Opgeslagen gegevens
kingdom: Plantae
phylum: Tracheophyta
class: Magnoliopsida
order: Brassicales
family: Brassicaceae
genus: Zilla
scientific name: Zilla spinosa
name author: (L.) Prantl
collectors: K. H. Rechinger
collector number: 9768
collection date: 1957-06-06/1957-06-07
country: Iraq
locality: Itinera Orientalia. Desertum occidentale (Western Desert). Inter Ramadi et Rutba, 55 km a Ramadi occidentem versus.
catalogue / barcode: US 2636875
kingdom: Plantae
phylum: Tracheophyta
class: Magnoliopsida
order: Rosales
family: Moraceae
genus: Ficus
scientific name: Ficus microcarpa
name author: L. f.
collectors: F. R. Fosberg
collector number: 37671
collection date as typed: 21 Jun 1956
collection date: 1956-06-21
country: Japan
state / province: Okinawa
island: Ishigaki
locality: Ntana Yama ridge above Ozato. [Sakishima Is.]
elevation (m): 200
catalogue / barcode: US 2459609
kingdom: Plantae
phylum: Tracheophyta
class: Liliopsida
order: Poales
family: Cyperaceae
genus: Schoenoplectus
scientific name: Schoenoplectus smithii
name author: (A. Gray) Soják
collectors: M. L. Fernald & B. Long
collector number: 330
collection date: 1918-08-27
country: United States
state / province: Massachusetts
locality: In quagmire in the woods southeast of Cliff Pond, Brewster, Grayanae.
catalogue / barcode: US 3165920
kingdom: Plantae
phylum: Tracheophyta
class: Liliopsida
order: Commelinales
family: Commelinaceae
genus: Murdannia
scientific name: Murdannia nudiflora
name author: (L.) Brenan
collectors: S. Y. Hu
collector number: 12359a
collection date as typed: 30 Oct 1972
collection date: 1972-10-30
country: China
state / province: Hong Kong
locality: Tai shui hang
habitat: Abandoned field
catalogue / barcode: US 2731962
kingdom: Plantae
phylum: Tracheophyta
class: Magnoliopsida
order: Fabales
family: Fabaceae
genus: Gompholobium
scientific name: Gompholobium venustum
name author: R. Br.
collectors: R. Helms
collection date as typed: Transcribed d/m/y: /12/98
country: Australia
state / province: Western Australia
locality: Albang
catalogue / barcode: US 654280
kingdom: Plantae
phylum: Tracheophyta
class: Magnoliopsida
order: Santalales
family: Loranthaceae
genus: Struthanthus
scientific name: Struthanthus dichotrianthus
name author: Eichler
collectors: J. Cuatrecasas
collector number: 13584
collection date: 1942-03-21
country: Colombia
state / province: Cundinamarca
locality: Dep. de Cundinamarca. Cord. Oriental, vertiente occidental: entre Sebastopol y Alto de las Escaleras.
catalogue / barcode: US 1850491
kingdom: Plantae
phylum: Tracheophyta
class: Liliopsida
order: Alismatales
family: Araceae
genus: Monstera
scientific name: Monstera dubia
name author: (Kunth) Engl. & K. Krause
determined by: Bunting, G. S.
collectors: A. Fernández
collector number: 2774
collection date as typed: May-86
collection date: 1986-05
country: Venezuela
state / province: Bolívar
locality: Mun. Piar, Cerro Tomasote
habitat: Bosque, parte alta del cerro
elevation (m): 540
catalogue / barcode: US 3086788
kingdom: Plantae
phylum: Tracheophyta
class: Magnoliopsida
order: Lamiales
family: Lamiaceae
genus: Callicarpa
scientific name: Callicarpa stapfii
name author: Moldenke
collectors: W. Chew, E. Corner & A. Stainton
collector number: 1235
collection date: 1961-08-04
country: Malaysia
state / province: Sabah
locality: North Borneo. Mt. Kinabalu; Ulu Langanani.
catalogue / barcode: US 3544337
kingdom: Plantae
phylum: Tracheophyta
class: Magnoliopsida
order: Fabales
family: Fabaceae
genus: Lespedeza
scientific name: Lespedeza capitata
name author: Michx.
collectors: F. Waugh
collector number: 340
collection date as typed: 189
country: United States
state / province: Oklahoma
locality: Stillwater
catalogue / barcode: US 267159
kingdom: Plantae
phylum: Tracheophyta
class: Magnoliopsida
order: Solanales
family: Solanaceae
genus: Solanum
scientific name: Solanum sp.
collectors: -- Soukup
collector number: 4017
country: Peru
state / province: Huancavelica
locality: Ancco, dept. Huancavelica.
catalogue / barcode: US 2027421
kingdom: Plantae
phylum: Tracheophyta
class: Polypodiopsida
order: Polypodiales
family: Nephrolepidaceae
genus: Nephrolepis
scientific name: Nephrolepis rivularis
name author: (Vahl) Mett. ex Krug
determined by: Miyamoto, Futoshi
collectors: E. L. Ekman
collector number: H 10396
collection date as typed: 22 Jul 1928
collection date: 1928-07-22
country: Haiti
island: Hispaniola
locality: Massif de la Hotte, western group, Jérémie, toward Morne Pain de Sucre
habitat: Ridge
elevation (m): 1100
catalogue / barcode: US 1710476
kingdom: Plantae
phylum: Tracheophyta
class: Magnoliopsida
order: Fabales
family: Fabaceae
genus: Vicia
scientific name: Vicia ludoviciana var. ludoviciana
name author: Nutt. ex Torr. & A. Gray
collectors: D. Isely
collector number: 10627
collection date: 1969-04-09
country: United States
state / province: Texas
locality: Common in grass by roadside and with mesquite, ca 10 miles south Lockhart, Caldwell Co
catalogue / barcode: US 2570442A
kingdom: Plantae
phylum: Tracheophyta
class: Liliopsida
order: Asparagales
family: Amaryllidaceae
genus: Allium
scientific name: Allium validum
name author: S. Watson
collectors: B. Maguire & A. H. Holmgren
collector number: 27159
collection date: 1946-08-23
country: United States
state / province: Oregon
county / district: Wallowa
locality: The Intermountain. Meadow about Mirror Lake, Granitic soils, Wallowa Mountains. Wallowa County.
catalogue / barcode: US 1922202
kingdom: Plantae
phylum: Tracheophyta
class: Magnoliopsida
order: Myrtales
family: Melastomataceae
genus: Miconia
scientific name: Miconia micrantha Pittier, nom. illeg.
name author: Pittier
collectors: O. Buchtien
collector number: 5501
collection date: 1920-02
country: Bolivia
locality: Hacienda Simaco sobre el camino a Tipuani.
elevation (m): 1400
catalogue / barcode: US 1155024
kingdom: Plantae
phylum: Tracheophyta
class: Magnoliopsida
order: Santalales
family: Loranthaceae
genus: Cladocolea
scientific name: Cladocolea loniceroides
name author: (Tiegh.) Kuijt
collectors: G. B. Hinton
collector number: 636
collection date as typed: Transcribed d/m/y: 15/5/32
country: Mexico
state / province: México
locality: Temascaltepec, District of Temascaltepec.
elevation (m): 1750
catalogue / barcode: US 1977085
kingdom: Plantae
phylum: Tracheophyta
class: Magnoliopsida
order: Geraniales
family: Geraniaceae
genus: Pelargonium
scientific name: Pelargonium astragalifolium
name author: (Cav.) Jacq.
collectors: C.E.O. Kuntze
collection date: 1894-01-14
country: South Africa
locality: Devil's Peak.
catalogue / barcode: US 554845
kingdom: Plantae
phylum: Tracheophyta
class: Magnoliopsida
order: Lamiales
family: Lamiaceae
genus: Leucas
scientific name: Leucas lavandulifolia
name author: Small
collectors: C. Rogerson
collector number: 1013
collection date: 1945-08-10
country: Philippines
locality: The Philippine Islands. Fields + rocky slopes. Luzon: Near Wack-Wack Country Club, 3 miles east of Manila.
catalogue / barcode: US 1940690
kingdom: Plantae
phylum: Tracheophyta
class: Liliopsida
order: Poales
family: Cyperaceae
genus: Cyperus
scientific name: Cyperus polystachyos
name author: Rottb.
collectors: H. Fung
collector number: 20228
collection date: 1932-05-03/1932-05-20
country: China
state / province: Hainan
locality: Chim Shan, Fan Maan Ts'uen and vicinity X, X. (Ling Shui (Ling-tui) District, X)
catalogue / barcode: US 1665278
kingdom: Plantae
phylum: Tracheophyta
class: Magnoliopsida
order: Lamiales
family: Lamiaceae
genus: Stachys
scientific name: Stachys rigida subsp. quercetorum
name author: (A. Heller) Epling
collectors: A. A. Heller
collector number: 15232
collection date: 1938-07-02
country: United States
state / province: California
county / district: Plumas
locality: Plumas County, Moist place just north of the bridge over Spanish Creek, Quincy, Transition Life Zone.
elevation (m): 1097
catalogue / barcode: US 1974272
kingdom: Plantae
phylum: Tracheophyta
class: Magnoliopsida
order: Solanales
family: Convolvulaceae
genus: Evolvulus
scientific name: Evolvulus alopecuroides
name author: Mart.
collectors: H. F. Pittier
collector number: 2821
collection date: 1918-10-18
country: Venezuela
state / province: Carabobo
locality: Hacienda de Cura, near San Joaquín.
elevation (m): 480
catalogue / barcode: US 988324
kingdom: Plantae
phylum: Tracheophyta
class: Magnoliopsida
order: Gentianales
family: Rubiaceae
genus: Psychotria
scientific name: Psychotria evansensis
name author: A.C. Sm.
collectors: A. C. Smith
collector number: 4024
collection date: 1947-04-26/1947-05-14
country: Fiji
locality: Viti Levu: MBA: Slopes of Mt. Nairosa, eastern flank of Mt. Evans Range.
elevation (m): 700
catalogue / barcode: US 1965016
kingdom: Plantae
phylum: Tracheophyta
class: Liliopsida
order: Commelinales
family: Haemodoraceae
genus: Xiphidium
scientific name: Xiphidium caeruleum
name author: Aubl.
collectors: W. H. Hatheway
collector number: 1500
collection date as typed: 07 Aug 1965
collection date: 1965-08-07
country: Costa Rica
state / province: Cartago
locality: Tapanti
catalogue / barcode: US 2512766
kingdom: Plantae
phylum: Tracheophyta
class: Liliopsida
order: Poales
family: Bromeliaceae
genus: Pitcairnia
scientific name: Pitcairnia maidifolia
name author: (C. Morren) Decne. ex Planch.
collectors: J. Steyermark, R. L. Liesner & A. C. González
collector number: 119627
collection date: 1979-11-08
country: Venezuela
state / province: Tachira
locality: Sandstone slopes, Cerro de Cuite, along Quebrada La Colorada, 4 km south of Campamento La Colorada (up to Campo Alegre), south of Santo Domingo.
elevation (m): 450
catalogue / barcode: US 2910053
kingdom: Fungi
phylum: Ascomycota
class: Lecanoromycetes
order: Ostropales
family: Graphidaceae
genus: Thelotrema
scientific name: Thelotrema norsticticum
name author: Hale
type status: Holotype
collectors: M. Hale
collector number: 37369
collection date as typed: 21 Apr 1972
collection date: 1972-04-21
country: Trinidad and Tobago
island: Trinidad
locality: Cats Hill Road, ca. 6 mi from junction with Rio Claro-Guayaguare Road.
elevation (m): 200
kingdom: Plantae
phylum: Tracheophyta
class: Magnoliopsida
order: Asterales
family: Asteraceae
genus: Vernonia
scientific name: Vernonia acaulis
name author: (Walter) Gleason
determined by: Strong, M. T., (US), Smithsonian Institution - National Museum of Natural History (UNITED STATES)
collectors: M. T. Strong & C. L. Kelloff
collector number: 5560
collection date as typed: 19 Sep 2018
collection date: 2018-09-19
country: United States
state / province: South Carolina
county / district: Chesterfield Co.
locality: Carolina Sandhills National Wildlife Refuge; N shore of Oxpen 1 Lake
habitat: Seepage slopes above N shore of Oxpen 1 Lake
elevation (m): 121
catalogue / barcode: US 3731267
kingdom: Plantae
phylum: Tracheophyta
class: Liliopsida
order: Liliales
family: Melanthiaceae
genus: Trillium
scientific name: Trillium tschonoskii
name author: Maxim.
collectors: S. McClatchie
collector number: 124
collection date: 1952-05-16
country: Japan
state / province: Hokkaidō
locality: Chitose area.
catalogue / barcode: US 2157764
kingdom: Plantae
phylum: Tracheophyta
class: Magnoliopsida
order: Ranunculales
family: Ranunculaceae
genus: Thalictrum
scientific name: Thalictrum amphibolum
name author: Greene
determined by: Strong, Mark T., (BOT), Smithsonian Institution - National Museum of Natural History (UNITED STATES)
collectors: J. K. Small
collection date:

Instructies bij taak
Herschrijf de regels van de regel met "name author: (Kunth) Engl. & K. Krause" tot en met de regel met "locality: Mun. Piar, Cerro Tomasote" als een Markdown-tabel met de kolommen Nr en Inhoud, met per rij een volgnummer en de regel. Laat lege regels weg.

Juiste uitvoer
| Nr | Inhoud |
|---|---|
| 1 | name author: (Kunth) Engl. & K. Krause |
| 2 | determined by: Bunting, G. S. |
| 3 | collectors: A. Fernández |
| 4 | collector number: 2774 |
| 5 | collection date as typed: May-86 |
| 6 | collection date: 1986-05 |
| 7 | country: Venezuela |
| 8 | state / province: Bolívar |
| 9 | locality: Mun. Piar, Cerro Tomasote |